HOW TO COMPLETE THIS TASK:
Lines of the data that contain the word "Hlaváčova" are the ones to copy.
**********
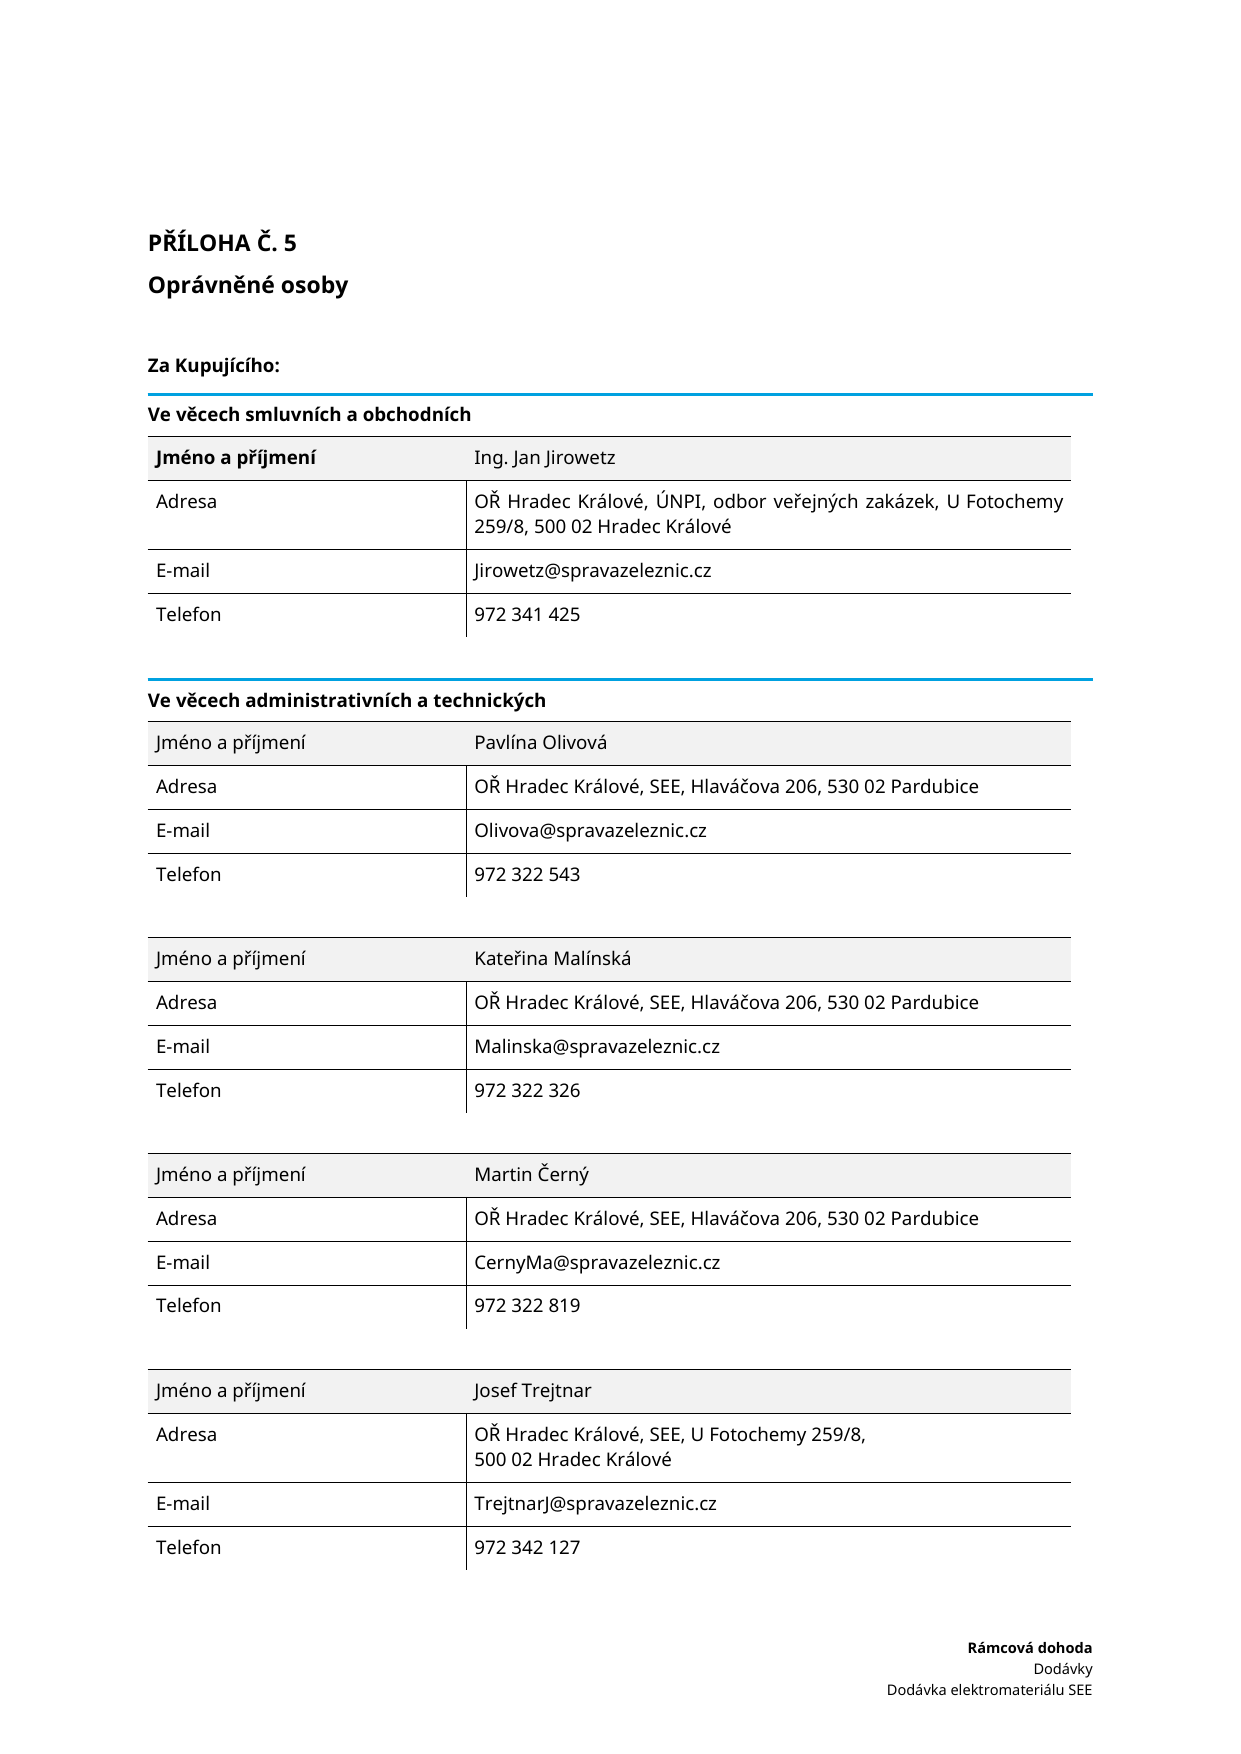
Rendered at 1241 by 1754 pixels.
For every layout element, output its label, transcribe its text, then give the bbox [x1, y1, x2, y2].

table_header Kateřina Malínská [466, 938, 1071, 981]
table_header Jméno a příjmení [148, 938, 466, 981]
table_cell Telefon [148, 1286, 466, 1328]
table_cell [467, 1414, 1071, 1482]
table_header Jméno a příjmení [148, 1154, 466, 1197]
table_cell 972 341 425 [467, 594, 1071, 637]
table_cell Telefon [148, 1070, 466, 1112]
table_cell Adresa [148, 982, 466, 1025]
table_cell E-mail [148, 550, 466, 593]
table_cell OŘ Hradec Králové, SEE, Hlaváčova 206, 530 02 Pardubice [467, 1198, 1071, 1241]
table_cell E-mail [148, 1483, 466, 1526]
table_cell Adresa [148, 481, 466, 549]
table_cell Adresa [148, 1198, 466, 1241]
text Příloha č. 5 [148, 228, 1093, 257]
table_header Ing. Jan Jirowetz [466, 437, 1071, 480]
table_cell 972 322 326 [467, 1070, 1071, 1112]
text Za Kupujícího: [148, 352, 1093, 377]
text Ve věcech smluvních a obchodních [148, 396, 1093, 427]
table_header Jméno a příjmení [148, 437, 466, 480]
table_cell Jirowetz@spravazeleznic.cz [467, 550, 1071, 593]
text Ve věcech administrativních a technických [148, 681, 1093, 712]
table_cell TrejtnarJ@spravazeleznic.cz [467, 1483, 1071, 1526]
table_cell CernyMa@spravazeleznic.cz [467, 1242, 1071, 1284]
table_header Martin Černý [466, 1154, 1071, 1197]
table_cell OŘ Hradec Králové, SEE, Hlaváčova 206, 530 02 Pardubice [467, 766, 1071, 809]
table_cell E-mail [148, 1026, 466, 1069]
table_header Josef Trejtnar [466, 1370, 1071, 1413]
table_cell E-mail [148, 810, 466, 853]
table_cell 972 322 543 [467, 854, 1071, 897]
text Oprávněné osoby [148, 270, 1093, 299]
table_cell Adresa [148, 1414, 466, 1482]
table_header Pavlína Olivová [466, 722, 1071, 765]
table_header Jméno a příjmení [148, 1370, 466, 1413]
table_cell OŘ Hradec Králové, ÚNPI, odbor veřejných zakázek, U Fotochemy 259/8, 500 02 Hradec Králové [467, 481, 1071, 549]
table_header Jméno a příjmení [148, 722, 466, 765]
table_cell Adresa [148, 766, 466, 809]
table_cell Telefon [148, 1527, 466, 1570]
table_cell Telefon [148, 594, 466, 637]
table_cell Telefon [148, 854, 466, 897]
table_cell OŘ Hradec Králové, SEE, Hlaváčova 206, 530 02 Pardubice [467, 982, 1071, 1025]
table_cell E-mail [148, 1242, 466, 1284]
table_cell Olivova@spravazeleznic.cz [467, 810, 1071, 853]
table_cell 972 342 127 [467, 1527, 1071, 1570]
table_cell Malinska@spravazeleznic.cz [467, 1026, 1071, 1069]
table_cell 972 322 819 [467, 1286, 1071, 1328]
**********
TASK OUTPUT:
table_cell OŘ Hradec Králové, SEE, Hlaváčova 206, 530 02 Pardubice [467, 1198, 1071, 1241]
table_cell OŘ Hradec Králové, SEE, Hlaváčova 206, 530 02 Pardubice [467, 766, 1071, 809]
table_cell OŘ Hradec Králové, SEE, Hlaváčova 206, 530 02 Pardubice [467, 982, 1071, 1025]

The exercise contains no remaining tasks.